Über das Leben hinaus Gutes tun

Von Nadine Effert · 2021

Der Tod ist ein Thema, über das keiner gerne redet. Doch Fakt ist: Früher oder später sterben wir alle. Umso eher man bestimmte Dinge organisiert, desto besser. Dazu gehört auch die Regelung des Nachlasses. Ob Kinderheim, Tierschutz, Entwicklungshilfe oder Hospiz – gemeinnützige Organisationen und Stiftungen können dabei auch bedacht werden.

Grafik von einem alten Ehepaar.
Foto: iStock / Rudzhan Nagie

Das Testament ist in Deutschland immer noch ein Tabuthema, mit dem sich viele Menschen erst auf den letzten Drücker auseinandersetzen. Wie das Institut für Demoskopie Allensbach im Auftrag der Deutschen Bank im Jahr 2019 zutage brachte, haben mehr als 40 Prozent der Deutschen sich noch nie mit der Thematik beschäftigt. Bei den 50- bis 64-Jährigen sind es 27 Prozent, bei den Älteren 14 Prozent. Oftmals verdrängt wird dabei die Tatsache, dass zum Beispiel eine schwere Krankheit oder ein Unfall Menschen auch unverhofft früh aus dem Leben reißen kann.

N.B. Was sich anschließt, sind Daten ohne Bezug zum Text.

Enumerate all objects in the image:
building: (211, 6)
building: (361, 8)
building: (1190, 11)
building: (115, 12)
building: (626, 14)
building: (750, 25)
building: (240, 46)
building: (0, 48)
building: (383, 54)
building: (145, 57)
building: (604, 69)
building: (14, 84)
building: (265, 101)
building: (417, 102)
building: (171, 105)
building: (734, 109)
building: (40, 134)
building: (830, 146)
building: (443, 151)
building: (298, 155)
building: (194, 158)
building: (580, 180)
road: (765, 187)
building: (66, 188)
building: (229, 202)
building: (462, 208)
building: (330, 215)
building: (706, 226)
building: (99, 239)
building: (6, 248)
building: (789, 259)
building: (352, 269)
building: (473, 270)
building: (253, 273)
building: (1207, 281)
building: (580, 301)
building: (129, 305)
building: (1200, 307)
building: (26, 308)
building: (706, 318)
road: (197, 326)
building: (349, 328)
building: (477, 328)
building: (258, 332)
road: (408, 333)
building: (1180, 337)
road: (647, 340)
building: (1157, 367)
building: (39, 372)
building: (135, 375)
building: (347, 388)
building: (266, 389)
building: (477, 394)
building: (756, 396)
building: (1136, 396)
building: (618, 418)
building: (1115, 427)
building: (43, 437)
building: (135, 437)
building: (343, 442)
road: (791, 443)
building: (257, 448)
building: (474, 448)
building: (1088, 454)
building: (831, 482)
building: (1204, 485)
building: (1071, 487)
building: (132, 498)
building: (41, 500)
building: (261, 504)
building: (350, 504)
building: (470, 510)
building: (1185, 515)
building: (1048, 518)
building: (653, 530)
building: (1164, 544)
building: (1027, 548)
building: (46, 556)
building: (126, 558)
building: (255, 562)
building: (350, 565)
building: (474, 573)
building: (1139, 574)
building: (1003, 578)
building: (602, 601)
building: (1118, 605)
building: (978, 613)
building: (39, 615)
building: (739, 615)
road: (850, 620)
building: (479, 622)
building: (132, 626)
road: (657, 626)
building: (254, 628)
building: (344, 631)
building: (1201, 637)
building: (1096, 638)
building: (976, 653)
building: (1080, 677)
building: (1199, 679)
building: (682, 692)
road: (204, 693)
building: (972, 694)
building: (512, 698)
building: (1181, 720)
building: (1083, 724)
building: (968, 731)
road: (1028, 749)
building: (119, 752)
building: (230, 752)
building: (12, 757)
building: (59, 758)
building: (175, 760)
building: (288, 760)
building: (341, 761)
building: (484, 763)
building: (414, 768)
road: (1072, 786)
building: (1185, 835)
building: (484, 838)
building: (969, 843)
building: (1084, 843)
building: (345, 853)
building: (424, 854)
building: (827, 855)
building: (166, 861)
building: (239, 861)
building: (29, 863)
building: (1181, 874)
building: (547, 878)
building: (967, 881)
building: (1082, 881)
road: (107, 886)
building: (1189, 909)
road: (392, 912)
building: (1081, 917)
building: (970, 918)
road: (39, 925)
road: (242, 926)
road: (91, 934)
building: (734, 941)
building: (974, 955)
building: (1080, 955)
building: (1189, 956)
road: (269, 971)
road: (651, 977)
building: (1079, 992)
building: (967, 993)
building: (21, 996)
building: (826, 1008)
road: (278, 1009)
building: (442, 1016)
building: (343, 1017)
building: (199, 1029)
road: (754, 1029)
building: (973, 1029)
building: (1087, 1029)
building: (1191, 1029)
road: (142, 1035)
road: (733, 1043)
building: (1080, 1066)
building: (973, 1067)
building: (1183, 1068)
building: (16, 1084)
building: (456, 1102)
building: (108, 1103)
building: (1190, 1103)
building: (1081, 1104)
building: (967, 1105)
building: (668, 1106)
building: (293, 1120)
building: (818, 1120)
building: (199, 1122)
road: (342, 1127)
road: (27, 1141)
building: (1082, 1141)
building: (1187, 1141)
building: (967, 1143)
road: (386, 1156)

Auch wenn es unangenehm ist, über den Tod zu sprechen, raten Notare, auch um Erbstreitereien zu vermeiden, dazu, den Nachlass rechtzeitig, also genau dann testamentarisch zu regeln, wenn man irgendetwas zu vererben hat.

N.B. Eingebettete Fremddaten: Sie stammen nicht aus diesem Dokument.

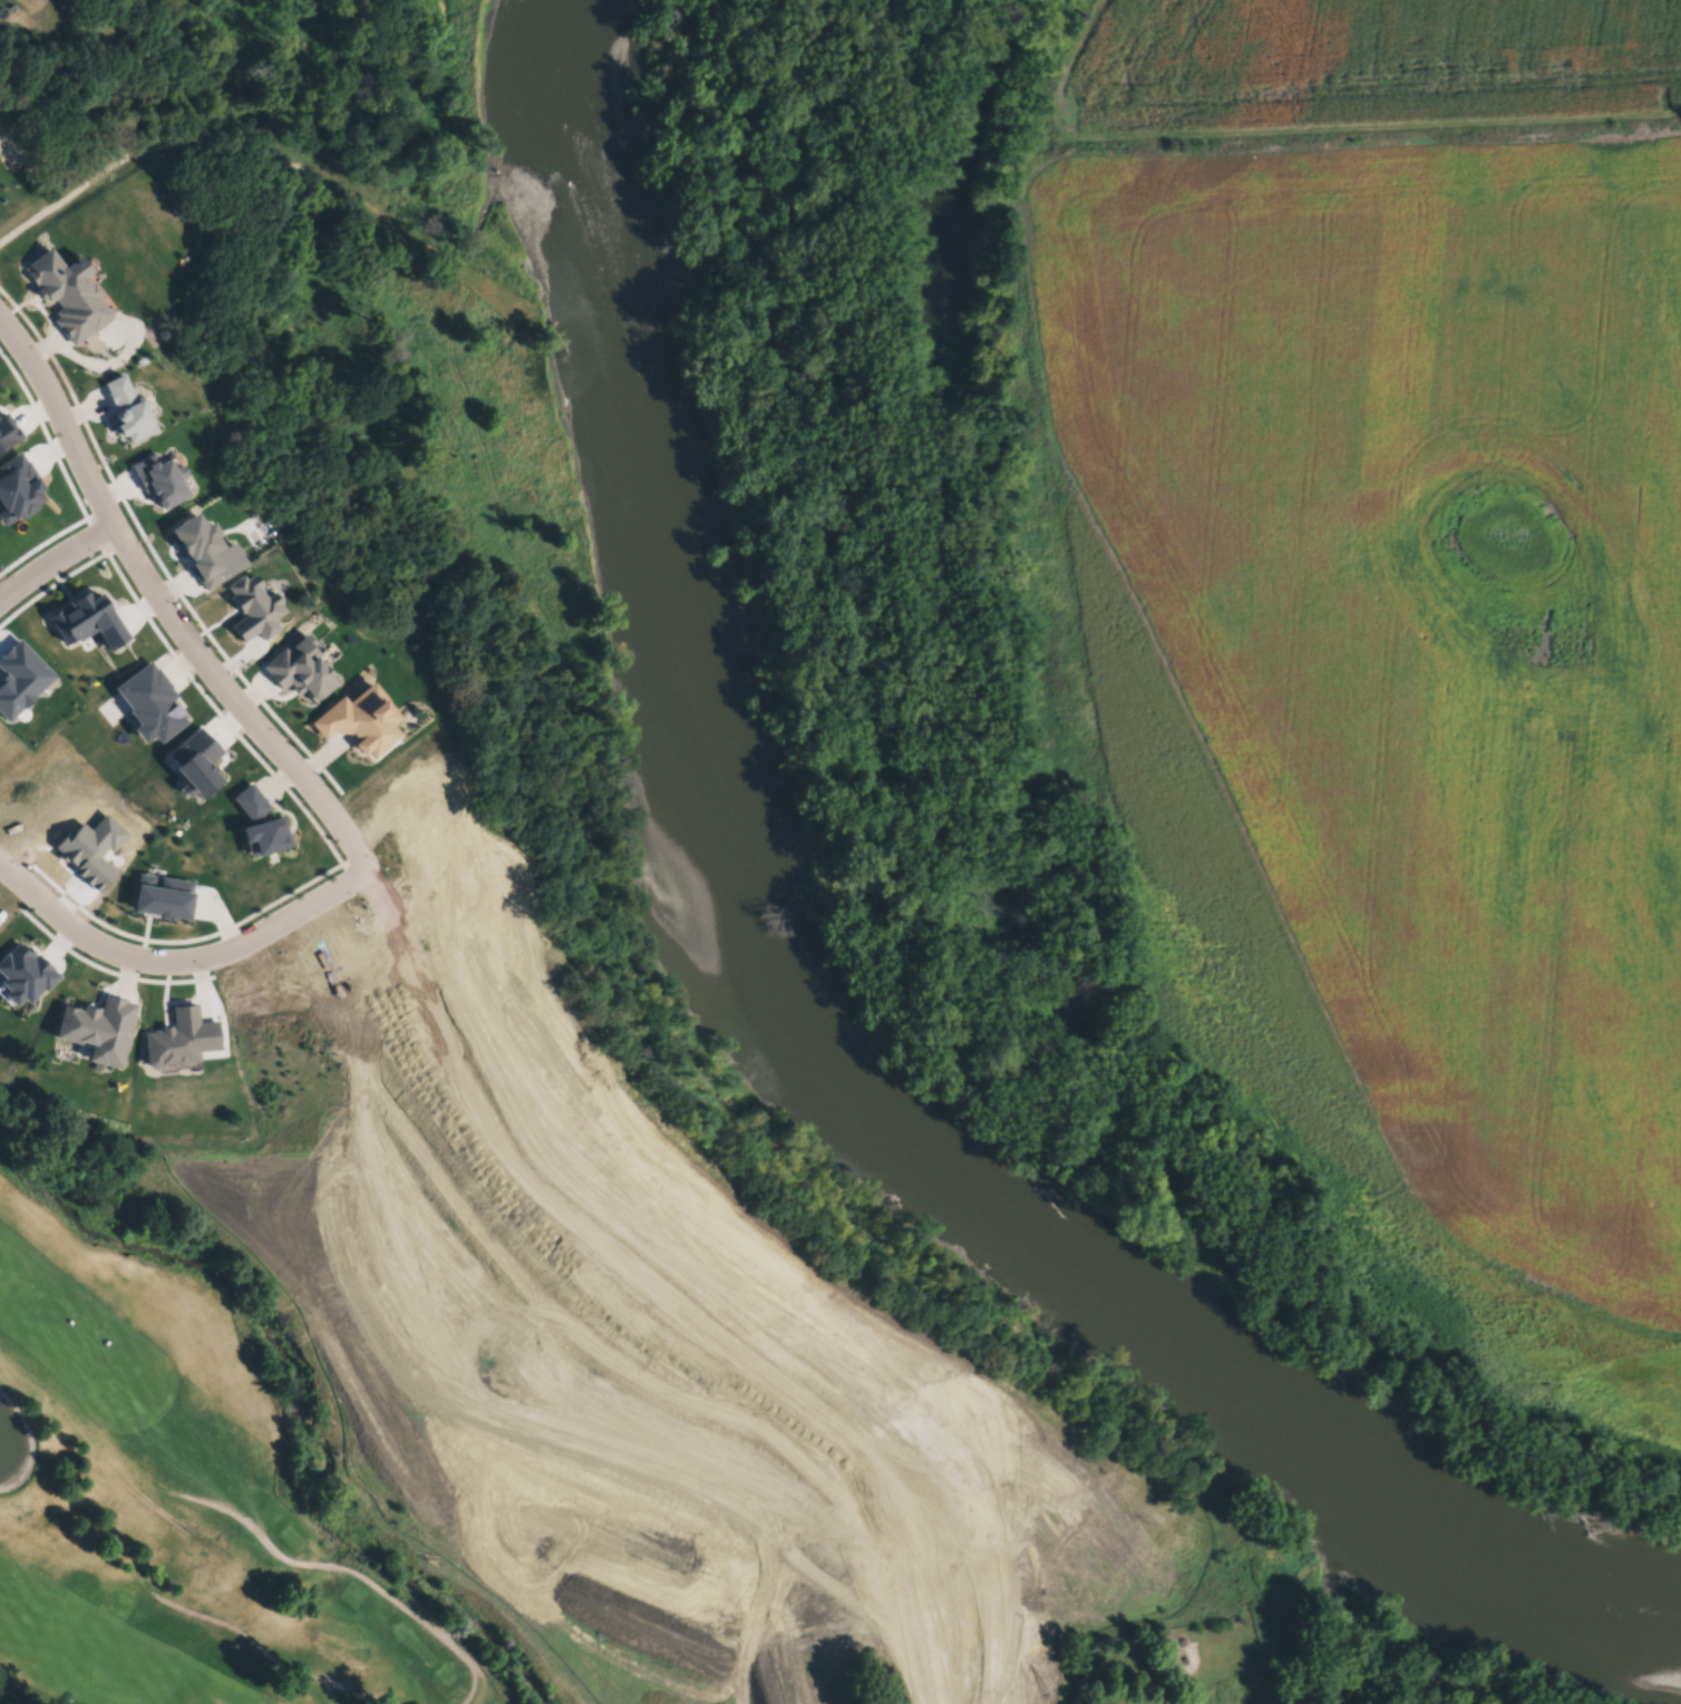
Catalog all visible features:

Die Bereitschaft wächst, Erbe nachhaltig anzulegen.

Doch was, wenn gar keine potenziellen Erben vorhanden sind? Für diesen Fall gibt es eine Lösung, mit der zudem über das Lebensende hinaus Bleibendes geschaffen werden kann: eine Testamentsspende. Dass man sein Erbe oder einen Teil seines Erbes einer gemeinnützigen Organisation vererben oder vermachen kann, das wissen 92 Prozent der Deutschen über 50 Jahre. Das stellte die Studie der Gesellschaft für Konsumforschung und der Erbschaftsinitiative „Mein Erbe tut Gutes. Das Prinzip Apfelbaum“ im vergangenen Jahr fest. Ein weiteres Ergebnis: Waren es im Jahr 2013 elf Prozent, können sich inzwischen 28 Prozent der Deutschen einen gemeinnützigen Zweck im Testament vorstellen. Werte an die nächste Generation weitergeben, das Erbe nachhaltig anlegen, das Bedürfnis, der Gesellschaft etwas zurückgeben und vermeiden, dass das Vermögen an den Staat fällt, sind die wichtigsten Motive für gemeinnütziges Vererben.

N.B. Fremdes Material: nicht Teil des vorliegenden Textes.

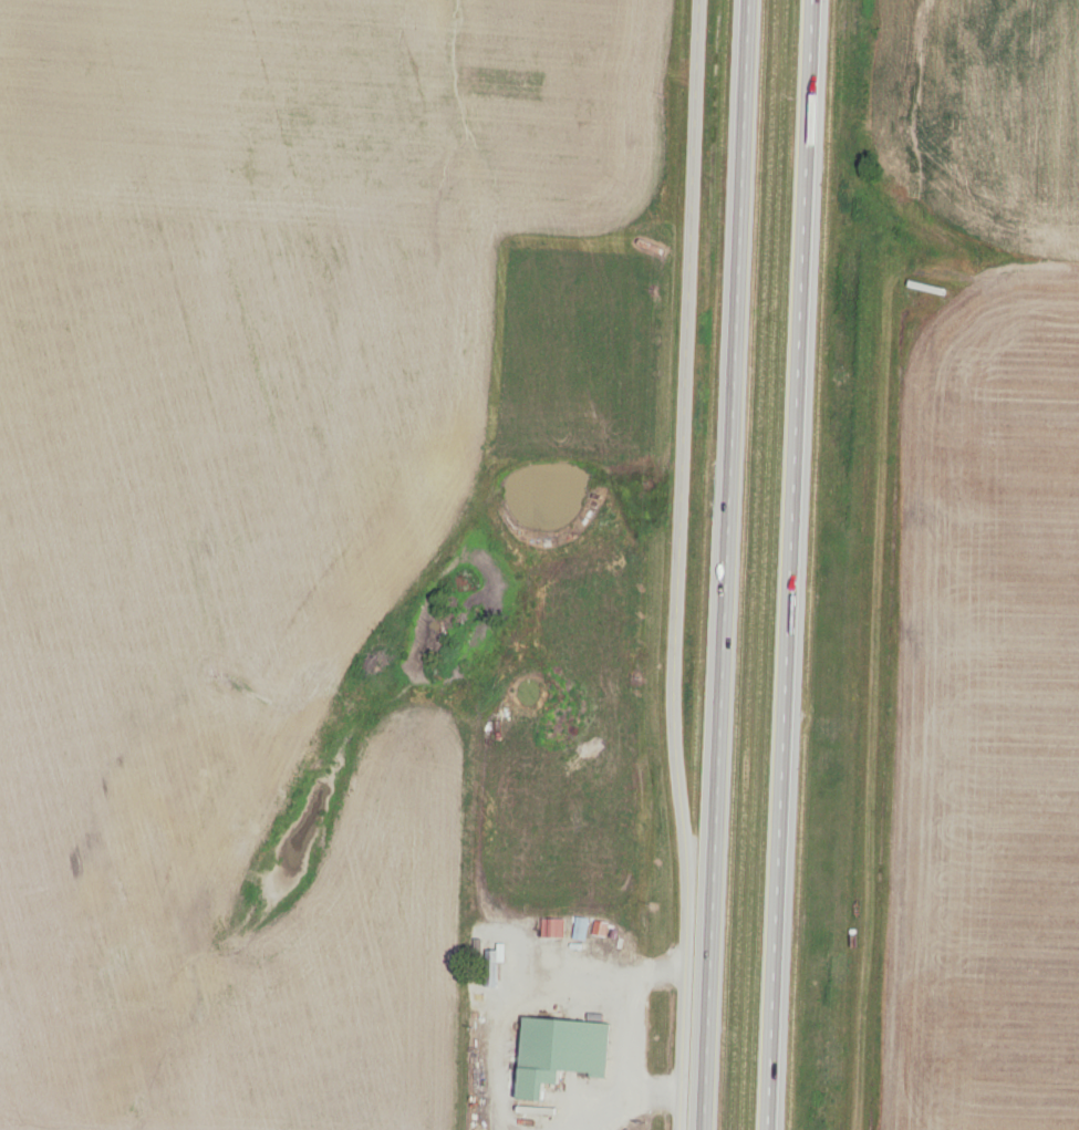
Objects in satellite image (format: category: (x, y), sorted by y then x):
road: (727, 564)
road: (792, 564)
road: (644, 565)
building: (562, 1053)

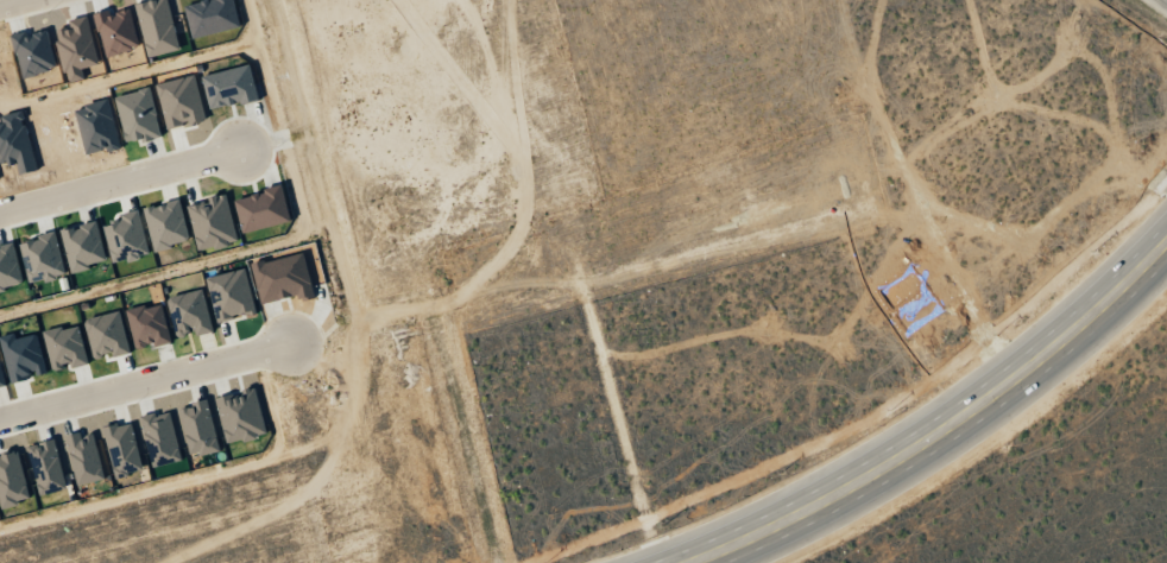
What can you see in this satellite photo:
road: (8, 2)
building: (212, 17)
building: (158, 27)
building: (117, 32)
building: (77, 48)
building: (230, 87)
building: (181, 102)
building: (138, 116)
building: (88, 124)
road: (119, 182)
building: (263, 210)
building: (213, 224)
building: (167, 225)
building: (126, 238)
building: (83, 246)
building: (43, 259)
building: (9, 268)
building: (283, 278)
building: (231, 295)
building: (190, 314)
building: (149, 326)
building: (107, 335)
building: (66, 348)
building: (23, 358)
building: (0, 380)
road: (147, 381)
building: (242, 416)
building: (201, 428)
road: (945, 428)
building: (161, 439)
building: (123, 449)
building: (85, 458)
building: (47, 467)
road: (188, 479)
building: (12, 480)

Den Zweck des Nachlasses schriftlich festhalten

Ob fixer Betrag, Vermögensanteil oder bestimmte Sachwerte, wie beispielsweise Immobilien oder Kunstwerke, damit die Spende am Ende dort ankommt, wo sie anderen Menschen hilft, ist es nötig, dies im Testament zu regeln oder einen Erbvertrag aufzusetzen. Wichtig unter anderem: den exakten Namen der Organisation idealerweise mit Angabe der Adresse vermerken. Natürlich kann man das Geld auch auf mehrere Empfänger verteilen. Bei komplexen Regelungen ist die Beratung durch Erbrechtsexperten sinnvoll.

Testamentsspende

Was ist eine Testamentsspende?
Mit einer Testamentsspende bedenken Sie gemeinnützige Organisationen im Erbfall.

Was ist für eine Testamentsspende notwendig? 
Dafür müssen Sie eine Verfügung von Todes wegen (Testament oder Erbvertrag) aufsetzen. 

Fällt eine Erbschaftssteuer an?
Das Vererben an gemeinnützige Vereine oder Institutionen ist von der Erbschafts- beziehungsweise Schenkungssteuer befreit.